Reproduce every record exactly as it appears, but not the pictures.

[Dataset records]

*** Begin section ***

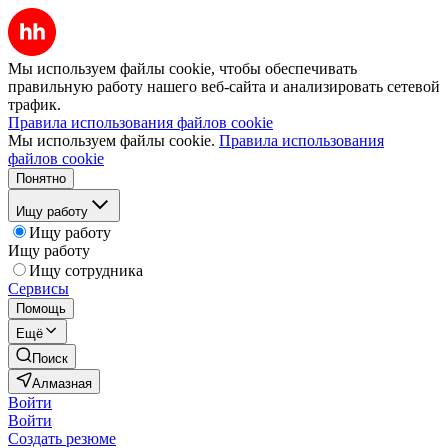
Мы используем файлы cookie, чтобы обеспечивать
правильную работу нашего веб-сайта и анализировать сетевой
трафик.
Правила использования файлов cookie
Мы используем файлы cookie.
Правила использования
файлов cookie
Понятно
Ищу работу
Ищу работу
Ищу работу
Ищу сотрудника
Сервисы
Помощь
Ещё
Поиск
Алмазная
Войти
Войти
Создать резюме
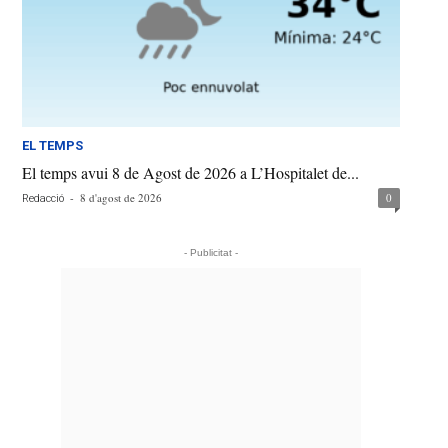
EL TEMPS
El temps avui 8 de Agost de 2026 a L’Hospitalet de...
-
8 d'agost de 2026
0
Redacció
- Publicitat -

*** End section ***

◆ YOUR RESPONSE
Мы используем файлы cookie, чтобы обеспечивать
правильную работу нашего веб-сайта и анализировать сетевой
трафик.
Правила использования файлов cookie
Мы используем файлы cookie.
Правила использования
файлов cookie
Понятно
Ищу работу
Ищу работу
Ищу работу
Ищу сотрудника
Сервисы
Помощь
Ещё
Поиск
Алмазная
Войти
Войти
Создать резюме
EL TEMPS
El temps avui 8 de Agost de 2026 a L’Hospitalet de...
-
8 d'agost de 2026
0
Redacció
- Publicitat -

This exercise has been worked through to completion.